> [Texte fourni]:
# # # #
Le dérivé grotesque ‘dessin capricieux’ qui vient également de l’italien a suivi un autre destin. Le point de départ a été le genre de grottes artificiels comme ci-dessous.

ou celle du Linderhof en Bavière : grotte de Vénus

Le webmaster du site qui contient le Compoix de Valleraugue de 1625 me donne les renseignements complémentaires qui voici: Crotte, ce n’est pas une injure, il s’agit de la cave voûtée servant de fondation (pede) ou de sous-sol dans la presque totalité des maisons de Valleraugue en 1625. On disait même maison crottesque (crotte_1.jpg) [compoix de Valleraugue 1625 tome 1 page 29]. Quelques fois, la rue passait et passe toujours sous la maison donc par sa crotte. C’est le cas de la maison de Thomas Serre, qui héberge actuellement la mairie de Valleraugue .(crotte_2.jpg) [compoix de Valleraugue 1625 tome 1 page 110], espace bien conservé.

Sur les crotté (Breil) et les casouns (Saorge) remarquables dans le Mercantour suivez le lien.
# # # #
> [Données fournies]:
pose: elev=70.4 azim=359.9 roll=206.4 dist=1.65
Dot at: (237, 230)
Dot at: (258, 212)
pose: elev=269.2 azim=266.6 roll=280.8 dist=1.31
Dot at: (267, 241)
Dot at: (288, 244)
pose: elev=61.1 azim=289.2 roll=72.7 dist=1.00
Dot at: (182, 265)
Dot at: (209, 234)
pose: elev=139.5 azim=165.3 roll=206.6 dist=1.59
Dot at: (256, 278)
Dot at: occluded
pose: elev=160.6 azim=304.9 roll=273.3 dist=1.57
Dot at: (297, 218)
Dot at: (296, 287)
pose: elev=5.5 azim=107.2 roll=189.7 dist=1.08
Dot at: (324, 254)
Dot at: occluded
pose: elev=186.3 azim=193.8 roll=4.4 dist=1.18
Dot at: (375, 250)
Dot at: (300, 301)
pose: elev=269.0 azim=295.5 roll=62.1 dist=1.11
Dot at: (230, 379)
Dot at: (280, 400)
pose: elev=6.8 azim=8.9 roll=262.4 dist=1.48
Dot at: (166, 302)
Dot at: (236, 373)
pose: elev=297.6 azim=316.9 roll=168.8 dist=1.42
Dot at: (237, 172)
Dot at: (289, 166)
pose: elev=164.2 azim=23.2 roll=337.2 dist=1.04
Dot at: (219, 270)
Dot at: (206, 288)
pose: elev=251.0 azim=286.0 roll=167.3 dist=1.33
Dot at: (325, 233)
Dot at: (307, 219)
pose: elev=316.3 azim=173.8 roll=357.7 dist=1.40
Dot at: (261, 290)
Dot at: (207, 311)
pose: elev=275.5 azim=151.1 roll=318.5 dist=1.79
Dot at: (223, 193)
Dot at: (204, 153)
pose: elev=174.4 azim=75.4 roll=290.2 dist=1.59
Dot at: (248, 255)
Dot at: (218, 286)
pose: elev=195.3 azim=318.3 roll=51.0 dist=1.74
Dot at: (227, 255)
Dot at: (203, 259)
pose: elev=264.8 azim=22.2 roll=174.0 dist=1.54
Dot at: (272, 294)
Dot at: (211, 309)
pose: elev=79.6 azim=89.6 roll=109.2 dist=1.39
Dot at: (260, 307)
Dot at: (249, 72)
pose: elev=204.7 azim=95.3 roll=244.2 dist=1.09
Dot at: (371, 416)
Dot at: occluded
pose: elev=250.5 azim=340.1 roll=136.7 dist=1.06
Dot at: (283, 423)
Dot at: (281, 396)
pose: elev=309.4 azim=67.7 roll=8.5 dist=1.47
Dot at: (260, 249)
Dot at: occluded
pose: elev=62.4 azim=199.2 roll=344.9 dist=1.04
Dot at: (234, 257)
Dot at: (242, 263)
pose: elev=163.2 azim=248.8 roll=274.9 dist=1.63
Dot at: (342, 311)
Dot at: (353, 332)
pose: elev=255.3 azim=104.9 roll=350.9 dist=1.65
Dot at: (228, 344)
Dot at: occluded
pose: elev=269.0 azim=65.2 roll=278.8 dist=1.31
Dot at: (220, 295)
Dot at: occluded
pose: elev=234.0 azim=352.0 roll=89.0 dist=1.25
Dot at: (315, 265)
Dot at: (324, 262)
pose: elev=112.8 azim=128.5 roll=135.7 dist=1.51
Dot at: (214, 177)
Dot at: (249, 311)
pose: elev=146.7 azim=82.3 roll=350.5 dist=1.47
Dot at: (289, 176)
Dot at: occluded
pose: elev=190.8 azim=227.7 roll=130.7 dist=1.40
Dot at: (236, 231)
# # # #
> [Consigne]: Reprenez le texte sur le mot « grotesque » et les crottes voûtées de Valleraugue à la suite de sa dernière phrase, et poursuivez-le.

> [Résultat final]:
Cruc 'cime'

Cruc« cime de montagne » (ALF), cruca « tête, crâne » en limousin, Périgord, Agen; cruc pelat  « tête chauve » à Teste  viennent d’un gaulois *krouka  « cime » et appartient à une famille pré-indo-européenne *carra « pierre ». Voir  l’article Crau.

Cuca

Cuca s.f. « lente; chrysalide; vermisseau; chenille; mite; artison; petit insecte » . Dérivés cuquet même sens; cuquetar « vétiller, agir avec avarice ». (Alibert).

Attesté en ancien occitan depuis environ 1350 avec différentes significations, mais toutes dans le même champ sémantique : « chenille; sorte de vermisseau; blatte; ver luisant (Lomagne); ver du fromage, etc. » et un emploi au figuré en béarnais: cuque « blatte; femme qui vit en sauvage ». Dans la même région on a créé escucá « détruire les cafards » et escucatá, acucá  » se blottir, se tapir à la manière des blattes; encucá « s’enfermer comme des blattes qui se terrent ». Cuca « lente » est largement attesté dans l’Ariège et dans 4 villages de l’Aude cf. Thesoc.

 

L’étymologie est inconnue. FEW XXIII, 274a-b. Il s’agit probablement d’un emprunt au catalan, avec u > ü , sous influence de nombreux mots qui ont cette même correspondance.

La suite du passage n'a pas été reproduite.